◆ What you have to do ◆
Scan the listing that follows and report how many lines contain "enregistrements". Write the number alone.

======== Dataset excerpts

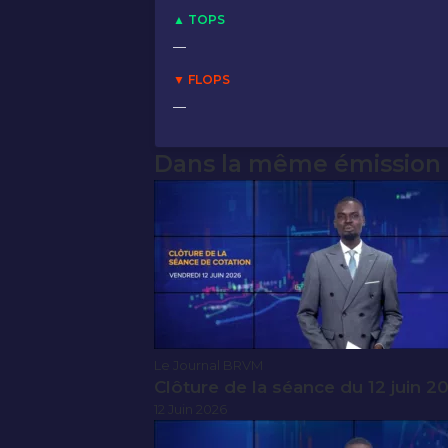
▲ TOPS
—
▼ FLOPS
—
Dans la même émission
Le Journal BRVM
Clôture de la séance du 12 juin 2
12 Juin 2026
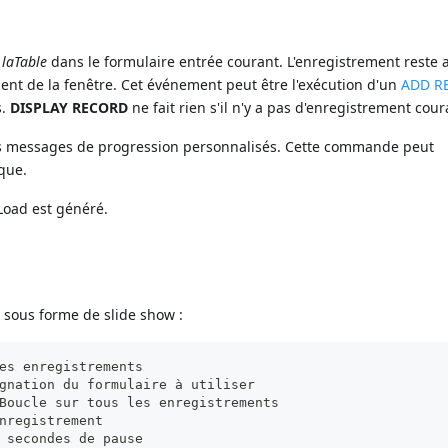
e
laTable
dans le formulaire entrée courant. L'enregistrement reste a
t de la fenêtre. Cet événement peut être l'exécution d'un
ADD R
s.
DISPLAY RECORD
ne fait rien s'il n'y a pas d'enregistrement cour
des messages de progression personnalisés. Cette commande peut
que.
Load est généré.
 sous forme de slide show :
es enregistrements
gnation du formulaire à utiliser
Boucle sur tous les enregistrements
nregistrement
 secondes de pause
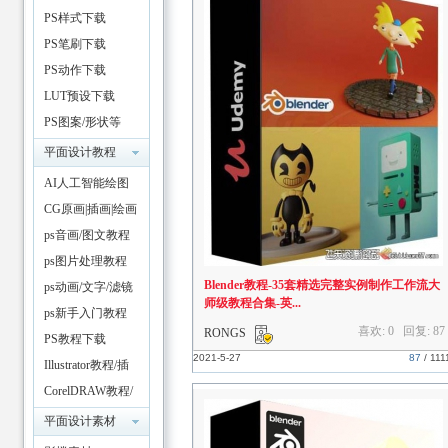
镜
PS样式下载
PS笔刷下载
PS动作下载
LUT预设下载
PS图案/形状等
资
平面设计教程
AI人工智能绘图
CG原画|插画|绘画
教程
ps音画/图文教程
ps图片处理教程
Blender教程-35套精选完整实例制作工作流大
ps动画/文字/滤镜
师级教程合集-英...
教程
ps新手入门教程
喜欢: 0 回复:
87
RONGS
PS教程下载
源
2021-5-27
87
/
111
Illustrator教程/插
件
CorelDRAW教程/
插件
平面设计素材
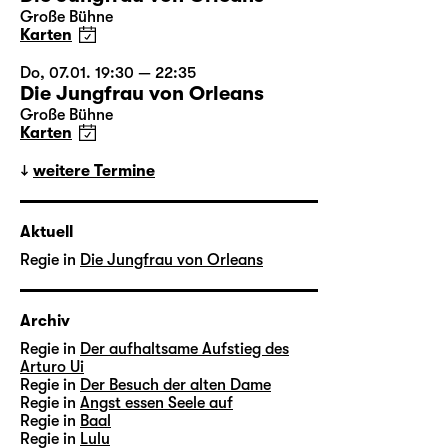
Große Bühne
Karten
Do, 07.01. 19:30 — 22:35
Die Jungfrau von Orleans
Große Bühne
Karten
weitere Termine
Aktuell
Regie in
Die Jungfrau von Orleans
Archiv
Regie in
Der aufhaltsame Aufstieg des
Arturo Ui
Regie in
Der Besuch der alten Dame
Regie in
Angst essen Seele auf
Regie in
Baal
Regie in
Lulu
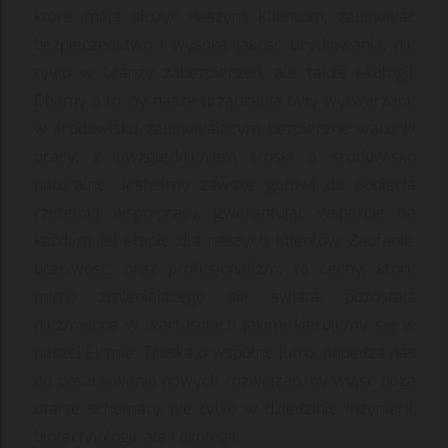
które mają służyć naszym Klientom, zapewniać
bezpieczeństwo i wysoką jakość użytkowania, nie
tylko w branży zabezpieczeń, ale także ekologii.
Dbamy o to, by nasze urządzenia były wytwarzane
w środowisku zapewniającym bezpieczne warunki
pracy, z uwzględnieniem troski o środowisko
naturalne. Jesteśmy zawsze gotowi do podjęcia
rzetelnej współpracy, gwarantując wsparcie na
każdym jej etapie dla naszych Klientów. Zaufanie,
uczciwość, oraz profesjonalizm, to cechy, które
mimo zmieniającego się świata, pozostają
niezmienne w wartościach jakimi kierujemy się w
naszej Firmie. Troska o wspólne jutro, napędza nas
do poszukiwania nowych rozwiązań, by wyjść poza
utarte schematy, nie tylko w dziedzinie inżynierii,
biotechnologii, ale i ekologii.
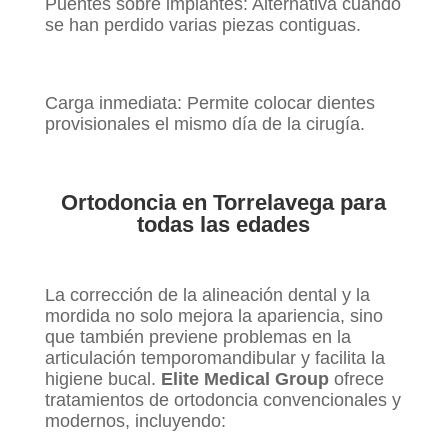
Puentes sobre implantes: Alternativa cuando
se han perdido varias piezas contiguas.
Carga inmediata: Permite colocar dientes
provisionales el mismo día de la cirugía.
Ortodoncia en Torrelavega para
todas las edades
La corrección de la alineación dental y la
mordida no solo mejora la apariencia, sino
que también previene problemas en la
articulación temporomandibular y facilita la
higiene bucal.
Elite Medical Group
ofrece
tratamientos de ortodoncia convencionales y
modernos, incluyendo:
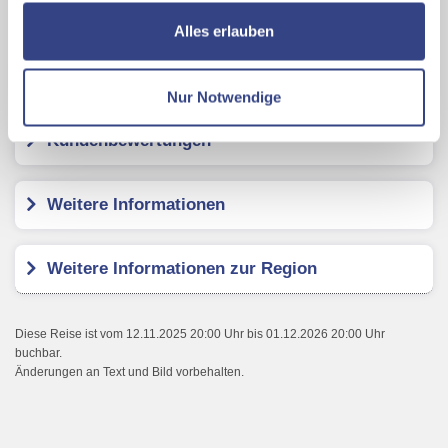
nutzen und uns sowie Dritten weitere Personalisierungen
Karte ansehen
ermöglichen, dabei kommt es auch zu Übermittlungen
Alles erlauben
Ihrer Daten an US-Drittanbieter.
Link zur
Datenschutzseite
Hotel Admiral
Nur Notwendige
Mit Klick auf "Alles erlauben" stimmen Sie der
Kundenbewertungen
Verwendung der Cookies & Plugins auf unseren
Webseiten zu.
Weitere Informationen
Weitere Informationen zur Region
Diese Reise ist vom 12.11.2025 20:00 Uhr bis 01.12.2026 20:00 Uhr
buchbar.
Änderungen an Text und Bild vorbehalten.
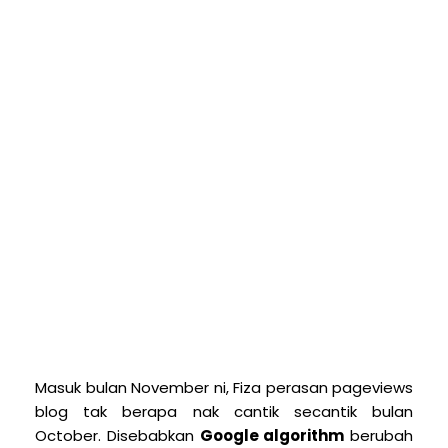
M
asuk bulan November ni, Fiza perasan pageviews
blog tak berapa nak cantik secantik bulan
October. Disebabkan
Google algorithm
berubah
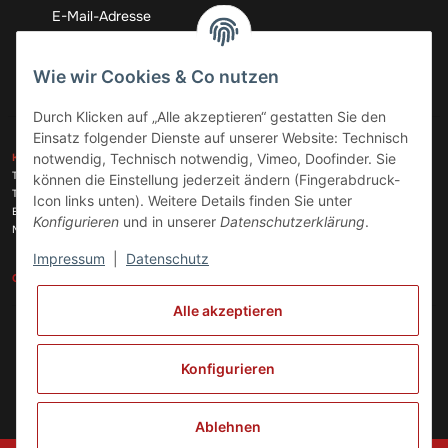
Abonnieren
Wie wir Cookies & Co nutzen
Durch Klicken auf „Alle akzeptieren“ gestatten Sie den
Einsatz folgender Dienste auf unserer Website: Technisch
ZAHLUNGSARTEN
notwendig, Technisch notwendig, Vimeo, Doofinder. Sie
KONTAKT
Telefon:
+49 (0)6074 816 08 0
können die Einstellung jederzeit ändern (Fingerabdruck-
Telefax:
+49 (0)6074 215 08 60
Icon links unten). Weitere Details finden Sie unter
VERSANDARTEN
E-Mail:
info@meinhausgeraetedoc.de
Konfigurieren
und in unserer
Datenschutzerklärung
.
Max Planck Str. 6 c, 63322 Rödermark
Impressum
|
Datenschutz
GESETZLICHE INFORMATIONEN
INFORMATIONEN
Alle akzeptieren
Vertrag widerrufen
Konfigurieren
Ablehnen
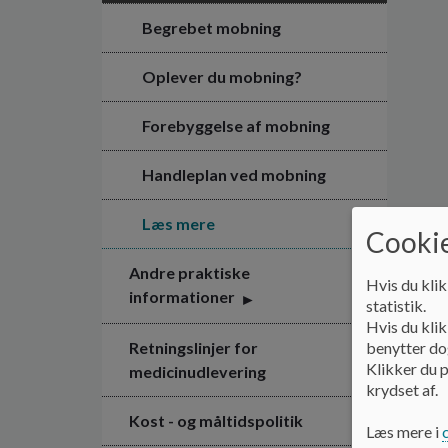
Begrebet mobning
Oplever du mobning?
Forebyggelse af mobning
Handleplan ved mobning
Læs mere
Cookie
Andre praktiske
Hvis du klik
informationer
statistik.
Hvis du klik
benytter dog
Retningslinjer for
Klikker du p
medicinudlevering
krydset af.
Kost - og måltidspolitik
Læs mere i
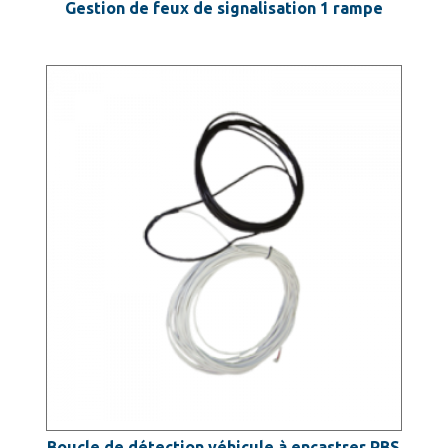
Gestion de feux de signalisation 1 rampe
Boucle de détection véhicule à encastrer PBS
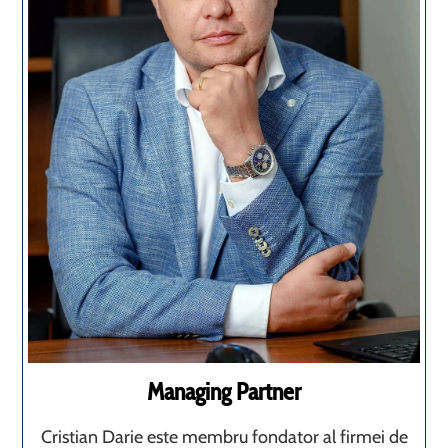
Managing Partner
Cristian Darie este membru fondator al firmei de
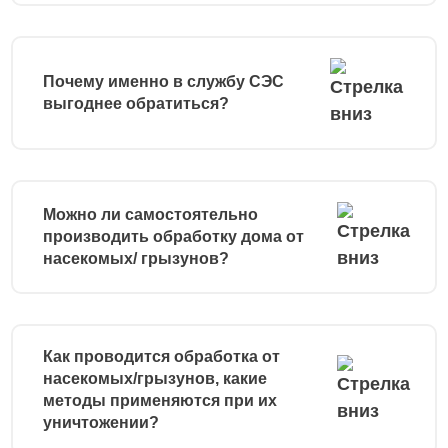
Почему именно в службу СЭС
выгоднее обратиться?
Можно ли самостоятельно
производить обработку дома от
насекомых/ грызунов?
Как проводится обработка от
насекомых/грызунов, какие
методы применяются при их
уничтожении?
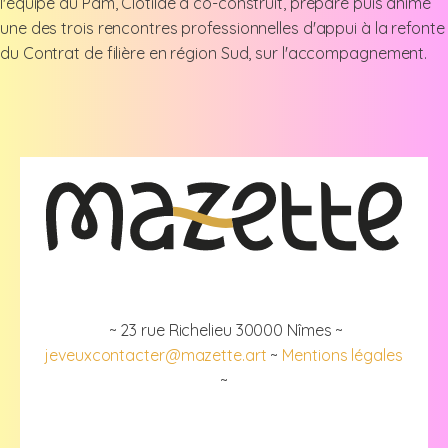
l'équipe du Pam, Clotilde a co-construit, préparé puis animé
une des trois rencontres professionnelles d'appui à la refonte
du Contrat de filière en région Sud, sur l'accompagnement.
~ 23 rue Richelieu 30000 Nîmes ~
jeveuxcontacter@mazette.art
~
Mentions légales
~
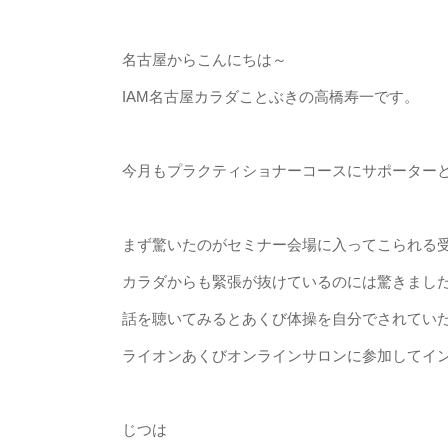
名古屋からこんにちは～
IAM名古屋カラダことぶきの高橋寿一です。
今月もプラクティショナーコースにサポーター
まず驚いたのがセミナー会場に入ってこられる
カラダからも緊張が抜けているのには驚きまし
話を聴いてみるとあくび体操を自分でされてい
ライオンあくびオンラインサロン
に参加してイ
じつは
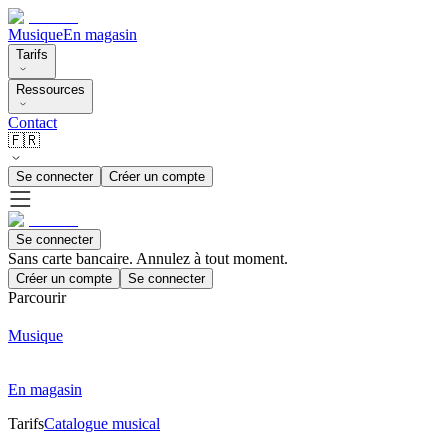
Musique
En magasin
Tarifs
Ressources
Contact
🇫🇷
Se connecter
Créer un compte
Se connecter
Sans carte bancaire. Annulez à tout moment.
Créer un compte
Se connecter
Parcourir
Musique
En magasin
Tarifs
Catalogue musical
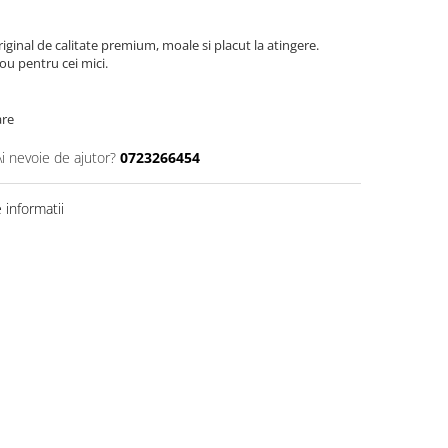
ginal de calitate premium, moale si placut la atingere.
ou pentru cei mici.
are
Ai nevoie de ajutor?
0723266454
informatii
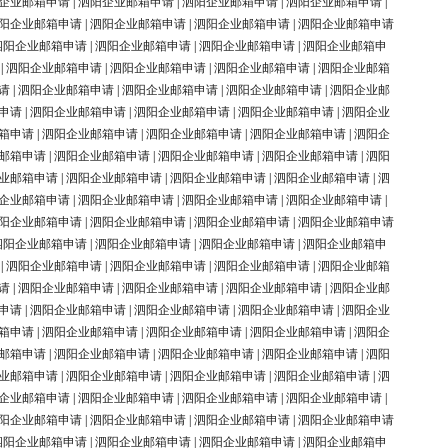
企业邮箱申请
|
泗阳企业邮箱申请
|
泗阳企业邮箱申请
|
泗阳企业邮箱申请
|
阳企业邮箱申请
|
泗阳企业邮箱申请
|
泗阳企业邮箱申请
|
泗阳企业邮箱申请
泗阳企业邮箱申请
|
泗阳企业邮箱申请
|
泗阳企业邮箱申请
|
泗阳企业邮箱申
|
泗阳企业邮箱申请
|
泗阳企业邮箱申请
|
泗阳企业邮箱申请
|
泗阳企业邮箱
请
|
泗阳企业邮箱申请
|
泗阳企业邮箱申请
|
泗阳企业邮箱申请
|
泗阳企业邮
申请
|
泗阳企业邮箱申请
|
泗阳企业邮箱申请
|
泗阳企业邮箱申请
|
泗阳企业
箱申请
|
泗阳企业邮箱申请
|
泗阳企业邮箱申请
|
泗阳企业邮箱申请
|
泗阳企
邮箱申请
|
泗阳企业邮箱申请
|
泗阳企业邮箱申请
|
泗阳企业邮箱申请
|
泗阳
业邮箱申请
|
泗阳企业邮箱申请
|
泗阳企业邮箱申请
|
泗阳企业邮箱申请
|
泗
企业邮箱申请
|
泗阳企业邮箱申请
|
泗阳企业邮箱申请
|
泗阳企业邮箱申请
|
阳企业邮箱申请
|
泗阳企业邮箱申请
|
泗阳企业邮箱申请
|
泗阳企业邮箱申请
泗阳企业邮箱申请
|
泗阳企业邮箱申请
|
泗阳企业邮箱申请
|
泗阳企业邮箱申
|
泗阳企业邮箱申请
|
泗阳企业邮箱申请
|
泗阳企业邮箱申请
|
泗阳企业邮箱
请
|
泗阳企业邮箱申请
|
泗阳企业邮箱申请
|
泗阳企业邮箱申请
|
泗阳企业邮
申请
|
泗阳企业邮箱申请
|
泗阳企业邮箱申请
|
泗阳企业邮箱申请
|
泗阳企业
箱申请
|
泗阳企业邮箱申请
|
泗阳企业邮箱申请
|
泗阳企业邮箱申请
|
泗阳企
邮箱申请
|
泗阳企业邮箱申请
|
泗阳企业邮箱申请
|
泗阳企业邮箱申请
|
泗阳
业邮箱申请
|
泗阳企业邮箱申请
|
泗阳企业邮箱申请
|
泗阳企业邮箱申请
|
泗
企业邮箱申请
|
泗阳企业邮箱申请
|
泗阳企业邮箱申请
|
泗阳企业邮箱申请
|
阳企业邮箱申请
|
泗阳企业邮箱申请
|
泗阳企业邮箱申请
|
泗阳企业邮箱申请
泗阳企业邮箱申请
|
泗阳企业邮箱申请
|
泗阳企业邮箱申请
|
泗阳企业邮箱申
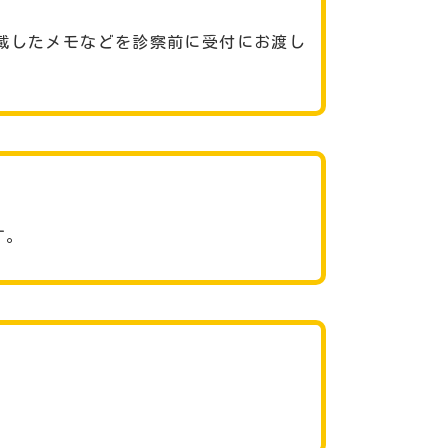
載したメモなどを診察前に受付にお渡し
す。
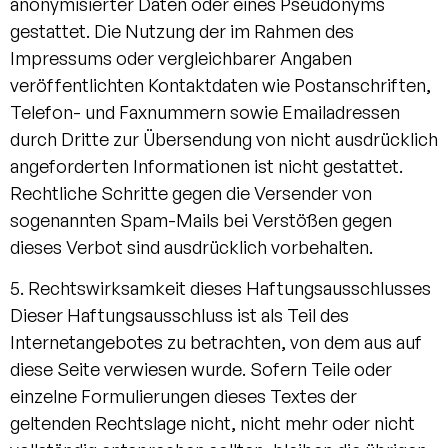
anonymisierter Daten oder eines Pseudonyms
gestattet. Die Nutzung der im Rahmen des
Impressums oder vergleichbarer Angaben
veröffentlichten Kontaktdaten wie Postanschriften,
Telefon- und Faxnummern sowie Emailadressen
durch Dritte zur Übersendung von nicht ausdrücklich
angeforderten Informationen ist nicht gestattet.
Rechtliche Schritte gegen die Versender von
sogenannten Spam-Mails bei Verstößen gegen
dieses Verbot sind ausdrücklich vorbehalten.
5. Rechtswirksamkeit dieses Haftungsausschlusses
Dieser Haftungsausschluss ist als Teil des
Internetangebotes zu betrachten, von dem aus auf
diese Seite verwiesen wurde. Sofern Teile oder
einzelne Formulierungen dieses Textes der
geltenden Rechtslage nicht, nicht mehr oder nicht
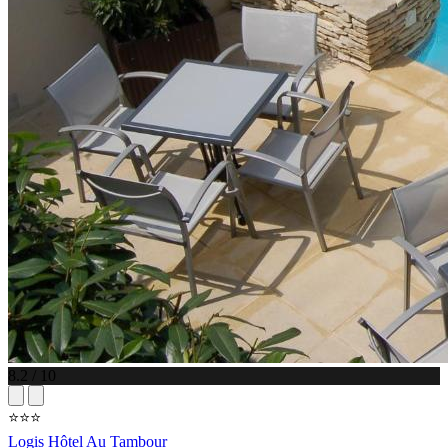
8.2 / 10
⭐⭐⭐
Logis Hôtel Au Tambour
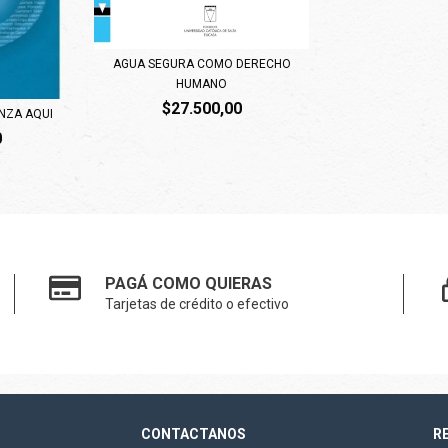
AGUA SEGURA COMO DERECHO
HUMANO
$27.500,00
NZA AQUI
0
PAGÁ COMO QUIERAS
Tarjetas de crédito o efectivo
CONTACTANOS
R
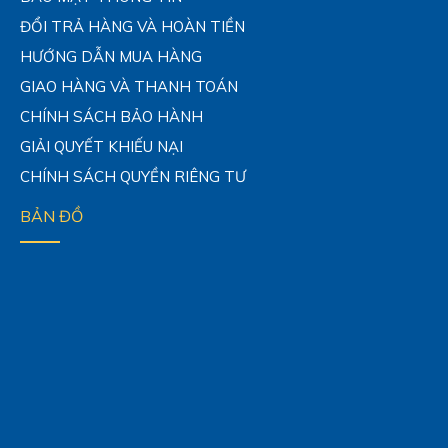
ĐỔI TRẢ HÀNG VÀ HOÀN TIỀN
HƯỚNG DẪN MUA HÀNG
GIAO HÀNG VÀ THANH TOÁN
CHÍNH SÁCH BẢO HÀNH
GIẢI QUYẾT KHIẾU NẠI
CHÍNH SÁCH QUYỀN RIÊNG TƯ
BẢN ĐỒ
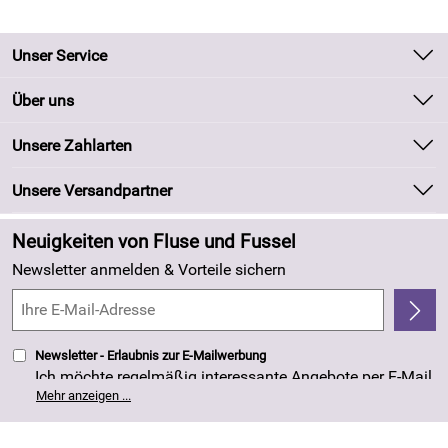
Unser Service
Kontakt
Über uns
Batteriegesetz
Unsere Bestseller
Unsere Zahlarten
Kundeninformationen
Marken
Newsletter
Unsere Versandpartner
Neu
Zahlung und Versand
Angebote
Neuigkeiten von Fluse und Fussel
Kundenlogin
Made in Germany
Newsletter anmelden & Vorteile sichern
Kundenbewertungen (263)
4,8/5
*****
Newsletter - Erlaubnis zur E-Mailwerbung
Ich möchte regelmäßig interessante Angebote per E-Mail
erhalten. Meine E-Mail-Adresse wird nicht an andere
Mehr anzeigen ...
Unternehmen weitergegeben. Die Einwilligung zur
Nutzung meiner E-Mail- Adresse für Werbezwecke kann
ich jederzeit mit Wirkung für die Zukunft widerrufen. Die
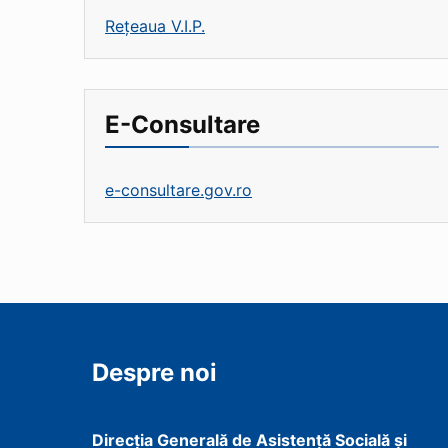
Rețeaua V.I.P.
E-Consultare
e-consultare.gov.ro
Despre noi
Direcţia Generală de Asistenţă Socială şi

================

◆ Answer box ◆
2